Alcázar logra lucirse en la piel del legendario artista, aunque por momentos su acento muta entre el paraguayo, castellano neutral, mexicano (norteño) y hasta colombiano. Aunque la decisión pudo haberse marcado adrede -en busca de retratar su condición cosmopolita-, esto termina debilitando al personaje y confundiendo, por ende, al espectador.
El Agustín Barrios juvenil recae en manos de Celso Franco (7 cajas, Lectura según Justino). El actor popularizado con la cinta de Maneglia-Schémbori hace una interpretación desabrida, indiferente y, a simple vista, carente de dirección. Nos cuesta observar a un joven Mangoré tan apático y apagado.
El personaje de Francisco Martín Barrios, poeta y hermano del músico, está a cargo de Joaquín Serrano (Libertad), en un rol protagónico impreciso que -en aislados y muy escasos momentos- logra repuntar, sin mucho éxito.
La brasileña Aparecida Petrowky aporta su encanto y carisma, interpretando a Gloria Vera, el gran amor de Mangoré. Una refinada Lali González (7 cajas), por su parte, se luce como Isabel Villalba, la primera mujer de Barrios. Aunque el paso del tiempo reflejado en el texto nunca acompaña su caracterización.
Un plantel de primeras figuras se despliega con nombres como Graciela Pastor, Ramón del Río, Myrian Sienra, Jesús Pérez y Clotilde Cabral. Todos desaprovechados a lo largo de la narración.

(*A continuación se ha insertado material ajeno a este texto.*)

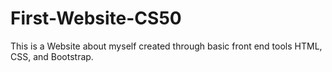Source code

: # First-Website-CS50
This is a Website about myself created through basic front end tools HTML, CSS, and Bootstrap.
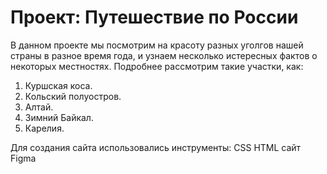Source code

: # Проект: Путешествие по России

В данном проекте мы посмотрим на красоту разных уголгов нашей страны в разное время года, и узнаем несколько истересных фактов о некоторых местностях.
Подробнее рассмотрим такие участки, как:
1. Куршская коса.
2. Кольский полуостров.
3. Алтай.
4. Зимний Байкал.
5. Карелия.

Для создания сайта использовались инструменты:
CSS
HTML
сайт Figma
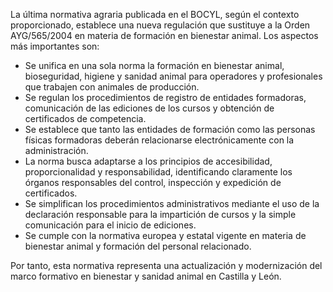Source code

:La última normativa agraria publicada en el BOCYL, según el contexto proporcionado, establece una nueva regulación que sustituye a la Orden AYG/565/2004 en materia de formación en bienestar animal. Los aspectos más importantes son:

- Se unifica en una sola norma la formación en bienestar animal, bioseguridad, higiene y sanidad animal para operadores y profesionales que trabajen con animales de producción.
- Se regulan los procedimientos de registro de entidades formadoras, comunicación de las ediciones de los cursos y obtención de certificados de competencia.
- Se establece que tanto las entidades de formación como las personas físicas formadoras deberán relacionarse electrónicamente con la administración.
- La norma busca adaptarse a los principios de accesibilidad, proporcionalidad y responsabilidad, identificando claramente los órganos responsables del control, inspección y expedición de certificados.
- Se simplifican los procedimientos administrativos mediante el uso de la declaración responsable para la impartición de cursos y la simple comunicación para el inicio de ediciones.
- Se cumple con la normativa europea y estatal vigente en materia de bienestar animal y formación del personal relacionado.

Por tanto, esta normativa representa una actualización y modernización del marco formativo en bienestar y sanidad animal en Castilla y León.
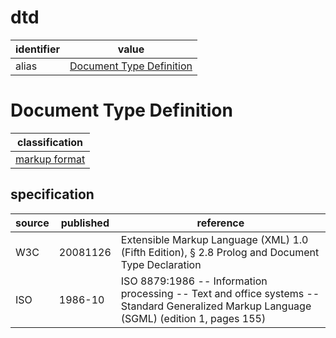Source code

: # dtd

| identifier     | value
| -------------- | -----
| alias          | [Document Type Definition](#document-type-definition)

# Document Type Definition
| classification
| --------------
| [markup format](markup.md)

## specification
| source | published | reference
| ------ | --------- | ---------
| W3C    | 20081126  | Extensible Markup Language (XML) 1.0 (Fifth Edition), § 2.8 Prolog and Document Type Declaration
| ISO    | 1986-10 | ISO 8879:1986 -- Information processing -- Text and office systems -- Standard Generalized Markup Language (SGML) (edition 1, pages 155)
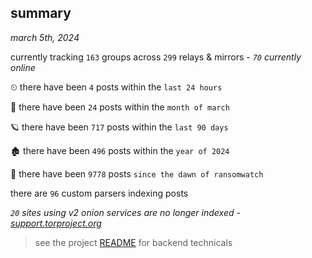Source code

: 
## summary
_march 5th, 2024_

currently tracking `163` groups across `299` relays & mirrors - _`70` currently online_

⏲ there have been `4` posts within the `last 24 hours`

🦈 there have been `24` posts within the `month of march`

🪐 there have been `717` posts within the `last 90 days`

🏚 there have been `496` posts within the `year of 2024`

🦕 there have been `9778` posts `since the dawn of ransomwatch`

there are `96` custom parsers indexing posts

_`20` sites using v2 onion services are no longer indexed - [support.torproject.org](https://support.torproject.org/onionservices/v2-deprecation/)_

> see the project [README](https://github.com/joshhighet/ransomwatch#ransomwatch--) for backend technicals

Las decisiones artísticas de casting se tornan todavía más dudosas cuando encontramos volátiles papeles para figuras como José Ayala, Jorge Ratti, Raúl Melamed, Lucía Sapena y Nadia Portillo, algunos de ellos con un par de bocadillos que poco y nada aportan a la trama. Hasta la aparición de la también actriz Tana Schémbori desorbita al espectador en un pasaje actoral poco feliz. El star system, de alguna forma, se pudo haber justificado mejor.
Entre las grandes incógnitas del film se encuentra el uso excesivo de la cámara en mano. Como si intentara convertirse en un protagonista más de la historia, la fotografía se torna cruda, desprolija y -por momentos- hasta insoportable. Un recurso que pareciera haber sido tomado al azar, como casi toda su estructura narrativa.

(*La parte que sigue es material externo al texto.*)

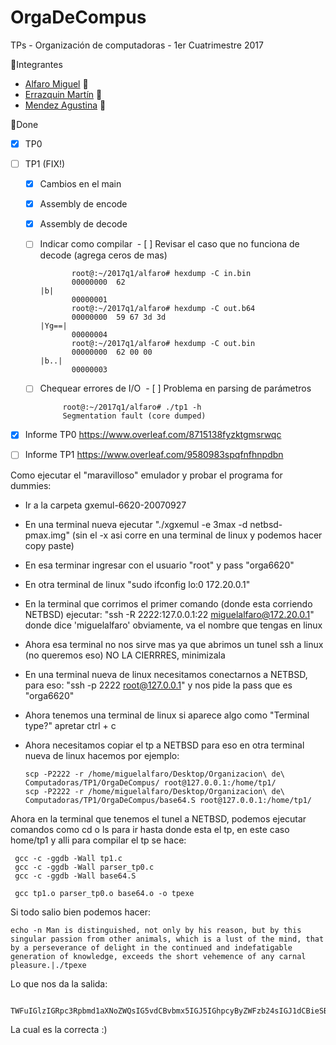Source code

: # OrgaDeCompus
TPs - Organización de computadoras - 1er Cuatrimestre 2017

:pushpin:Integrantes
* [Alfaro Miguel](https://github.com/AlfaroMiguel) :boy:
* [Errazquin Martín](https://github.com/martinerrazquin) :boy:
* [Mendez Agustina](https://github.com/abmendez) :girl:

:pushpin:Done

- [x] TP0
- [ ] TP1 (FIX!)
  - [x] Cambios en el main
  - [x] Assembly de encode
  - [x] Assembly de decode
  - [ ] Indicar como compilar
  - [ ] Revisar el caso que no funciona de decode (agrega ceros de mas)
  
               root@:~/2017q1/alfaro# hexdump -C in.bin
               00000000  62                                                |b|
               00000001
               root@:~/2017q1/alfaro# hexdump -C out.b64
               00000000  59 67 3d 3d                                       |Yg==|
               00000004
               root@:~/2017q1/alfaro# hexdump -C out.bin
               00000000  62 00 00                                          |b..|
               00000003
               
  - [ ] Chequear errores de I/O
  - [ ] Problema en parsing de parámetros
  
             root@:~/2017q1/alfaro# ./tp1 -h
             Segmentation fault (core dumped)
  
- [x] Informe TP0 https://www.overleaf.com/8715138fyzktgmsrwqc
- [ ] Informe TP1 https://www.overleaf.com/9580983spqfnfhnpdbn


Como ejecutar el "maravilloso" emulador y probar el programa for dummies:

* Ir a la carpeta gxemul-6620-20070927
* En una terminal nueva ejecutar "./xgxemul -e 3max -d netbsd-pmax.img" (sin el -x asi corre en una terminal de linux y podemos hacer copy paste)
* En esa terminar ingresar con el usuario "root" y pass "orga6620"
* En otra terminal de linux "sudo ifconfig lo:0 172.20.0.1"
* En la terminal que corrimos el primer comando (donde esta corriendo NETBSD) ejecutar: "ssh -R 2222:127.0.0.1:22 miguelalfaro@172.20.0.1" donde dice 'miguelalfaro' obviamente, va el nombre que tengas en linux
* Ahora esa terminal no nos sirve mas ya que abrimos un tunel ssh a linux (no queremos eso) NO LA CIERRRES, minimizala
* En una terminal nueva de linux necesitamos conectarnos a NETBSD, para eso: "ssh -p 2222 root@127.0.0.1" y nos pide la pass que es "orga6620"
* Ahora tenemos una terminal de linux si aparece algo como "Terminal type?" apretar ctrl + c
* Ahora necesitamos copiar el tp a NETBSD para eso en otra terminal nueva de linux hacemos por ejemplo:

      scp -P2222 -r /home/miguelalfaro/Desktop/Organizacion\ de\ Computadoras/TP1/OrgaDeCompus/ root@127.0.0.1:/home/tp1/
      scp -P2222 -r /home/miguelalfaro/Desktop/Organizacion\ de\ Computadoras/TP1/OrgaDeCompus/base64.S root@127.0.0.1:/home/tp1/
    
    
Ahora en la terminal que tenemos el tunel a NETBSD, podemos ejecutar comandos como cd o ls para ir hasta donde esta el tp, en este caso home/tp1 y alli para compilar el tp se hace:

     gcc -c -ggdb -Wall tp1.c
     gcc -c -ggdb -Wall parser_tp0.c
     gcc -c -ggdb -Wall base64.S
     
     gcc tp1.o parser_tp0.o base64.o -o tpexe

Si todo salio bien podemos hacer:

    echo -n Man is distinguished, not only by his reason, but by this singular passion from other animals, which is a lust of the mind, that by a perseverance of delight in the continued and indefatigable generation of knowledge, exceeds the short vehemence of any carnal pleasure.|./tpexe
    
    
Lo que nos da la salida:

      TWFuIGlzIGRpc3Rpbmd1aXNoZWQsIG5vdCBvbmx5IGJ5IGhpcyByZWFzb24sIGJ1dCBieSB0aGlzIHNpbmd1bGFyIHBhc3Npb24gZnJvbSBvdGhlciBhbmltYWxzLCB3aGljaCBpcyBhIGx1c3Qgb2YgdGhlIG1pbmQsIHRoYXQgYnkgYSBwZXJzZXZlcmFuY2Ugb2YgZGVsaWdodCBpbiB0aGUgY29udGludWVkIGFuZCBpbmRlZmF0aWdhYmxlIGdlbmVyYXRpb24gb2Yga25vd2xlZGdlLCBleGNlZWRzIHRoZSBzaG9ydCB2ZWhlbWVuY2Ugb2YgYW55IGNhcm5hbCBwbGVhc3VyZS4=
      
      
La cual es la correcta :)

Los diálogos no encuentran un nivel del lenguaje definido, entre la elegancia de una época y la jerga juvenil. Tanto, que resultará pintoresco el momento en que le preguntan a Barrios si “se abre” (alejarse) o no de determinada situación.
A simple vista, la puesta en escena denota un vestuario correcto y elementos de época discretos. Hasta que percibimos manijas de puertas de la actualidad o un avión que data de los años ’70, entre otros elementos que hacen flaquear la artística.

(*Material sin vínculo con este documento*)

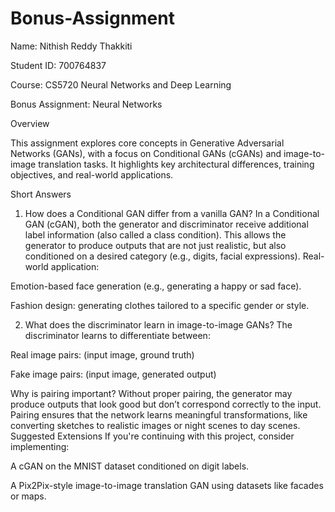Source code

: # Bonus-Assignment

Name: Nithish Reddy Thakkiti

Student ID: 700764837

Course: CS5720 Neural Networks and Deep Learning

Bonus Assignment: Neural Networks


Overview


This assignment explores core concepts in Generative Adversarial Networks (GANs), with a focus on Conditional GANs (cGANs) and image-to-image translation tasks. It highlights key architectural differences, training objectives, and real-world applications.


Short Answers
1. How does a Conditional GAN differ from a vanilla GAN?
In a Conditional GAN (cGAN), both the generator and discriminator receive additional label information (also called a class condition). This allows the generator to produce outputs that are not just realistic, but also conditioned on a desired category (e.g., digits, facial expressions).
Real-world application:


Emotion-based face generation (e.g., generating a happy or sad face).


Fashion design: generating clothes tailored to a specific gender or style.


2. What does the discriminator learn in image-to-image GANs?
The discriminator learns to differentiate between:


Real image pairs: (input image, ground truth)


Fake image pairs: (input image, generated output)


Why is pairing important?
Without proper pairing, the generator may produce outputs that look good but don’t correspond correctly to the input. Pairing ensures that the network learns meaningful transformations, like converting sketches to realistic images or night scenes to day scenes.
Suggested Extensions
If you're continuing with this project, consider implementing:


A cGAN on the MNIST dataset conditioned on digit labels.


A Pix2Pix-style image-to-image translation GAN using datasets like facades or maps.
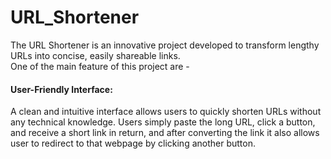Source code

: # URL_Shortener
The URL Shortener is an innovative project developed to transform lengthy URLs into concise, easily shareable links.
<br> One of the main feature of this project are - <br>
<per>
<h4><b>User-Friendly Interface:</b></h4> A clean and intuitive interface allows users to quickly shorten URLs without any technical knowledge.
   Users simply paste the long URL, click a button, and receive a short link in return, and after converting the link it also allows user to
   redirect to that webpage by clicking another button.
</per>
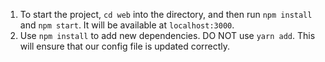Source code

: 
1. To start the project, `cd web` into the directory, and then run `npm install` and `npm start`. It will be available at `localhost:3000`.
2. Use `npm install` to add new dependencies. DO NOT use `yarn add`. This will ensure that our config file is updated correctly.

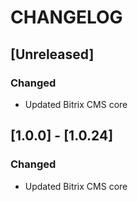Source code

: # CHANGELOG

## [Unreleased]
### Changed
- Updated Bitrix CMS core

## [1.0.0] - [1.0.24]
### Changed
- Updated Bitrix CMS core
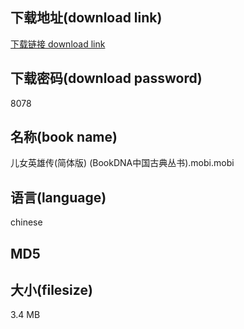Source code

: ## 下载地址(download link)
[下载链接 download link](https://voluble-croquembouche-d321dc.netlify.app/?s=%E5%84%BF%E5%A5%B3%E8%8B%B1%E9%9B%84%E4%BC%A0%28%E7%AE%80%E4%BD%93%E7%89%88%29+%28BookDNA%E4%B8%AD%E5%9B%BD%E5%8F%A4%E5%85%B8%E4%B8%9B%E4%B9%A6%29.mobi)

## 下载密码(download password)
8078

## 名称(book name)
儿女英雄传(简体版) (BookDNA中国古典丛书).mobi.mobi

## 语言(language)
chinese

## MD5


## 大小(filesize)
3.4 MB
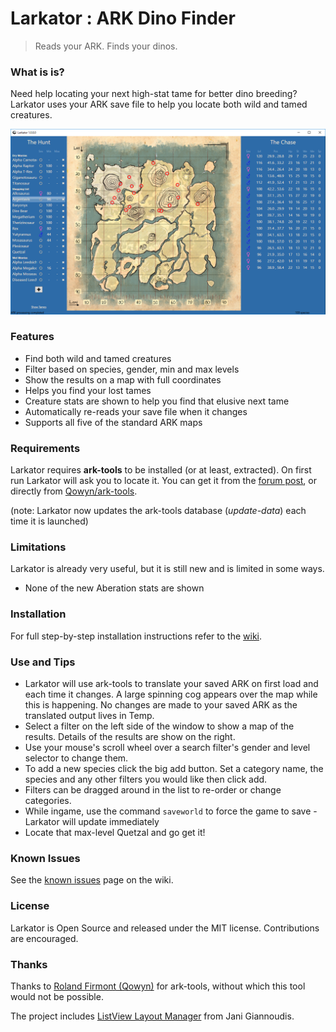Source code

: # Larkator : ARK Dino Finder
> Reads your ARK. Finds your dinos.

### What is is?
Need help locating your next high-stat tame for better dino breeding?
Larkator uses your ARK save file to help you locate both wild and tamed creatures.

![Larkator Screenshot](Assets/screenshot.png)

### Features
 - Find both wild and tamed creatures
 - Filter based on species, gender, min and max levels
 - Show the results on a map with full coordinates
 - Helps you find your lost tames
 - Creature stats are shown to help you find that elusive next tame
 - Automatically re-reads your save file when it changes
 - Supports all five of the standard ARK maps

### Requirements
Larkator requires **ark-tools** to be installed (or at least, extracted).
On first run Larkator will ask you to locate it.
You can get it from the [forum post](https://survivetheark.com/index.php?/forums/topic/80750-ark-tools-v064-tools-for-reading-and-manipulating-ark-savegame-files/),
or directly from [Qowyn/ark-tools](https://github.com/Qowyn/ark-tools/releases).

(note: Larkator now updates the ark-tools database (*update-data*) each time it is launched)

### Limitations
Larkator is already very useful, but it is still new and is limited in some ways.

 - None of the new Aberation stats are shown

### Installation
For full step-by-step installation instructions refer to the [wiki](https://github.com/coldino/Larkator/wiki/Installation).

### Use and Tips
 - Larkator will use ark-tools to translate your saved ARK on first load and each time it changes. A large spinning cog appears over the map while this is happening. No changes are made to your saved ARK as the translated output lives in Temp.
 - Select a filter on the left side of the window to show a map of the results. Details of the results are show on the right.
 - Use your mouse's scroll wheel over a search filter's gender and level selector to change them.
 - To add a new species click the big add button. Set a category name, the species and any other filters you would like then click add.
 - Filters can be dragged around in the list to re-order or change categories.
 - While ingame, use the command `saveworld` to force the game to save - Larkator will update immediately
 - Locate that max-level Quetzal and go get it!

### Known Issues
See the [known issues](https://github.com/coldino/Larkator/wiki/Known-Issues) page on the wiki.

### License
Larkator is Open Source and released under the MIT license. Contributions are encouraged.

### Thanks
Thanks to [Roland Firmont (Qowyn)](https://github.com/Qowyn) for ark-tools, without which this tool would not be possible.

The project includes [ListView Layout Manager](https://www.codeproject.com/Articles/25058/ListView-Layout-Manager) from Jani Giannoudis.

La música –infaltable en una “biopic” de estas características– se torna exquisita a través de las manos de Berta Rojas, con las creaciones de Mangoré y una bella banda sonora compuesta por el brasileño Marcus Viana y el argentino Willy Suchar.
La mirada hacia Mangoré, en la “versión libre” de Vera, encontrará su mejor virtud como un chispazo de interés a las nuevas generaciones (y, no nos queda duda, fuera de nuestra frontera). La fidelidad biográfica, sin embargo, será un punto debatible. Difícilmente la cinta nos transmita la esencia del “hombre extraordinario detrás de un músico maravilloso”, tal como promete la producción. Se trata, más bien, de una visión sutil del mito que rodea al genio. Artista bohemio, misterioso, mítico, mujeriego, prolífico, incomprendido y en constante crisis interna. Ese es el Mangoré que Vera retrata en algunas escenas tan hermosas como magistralmente desaprovechadas.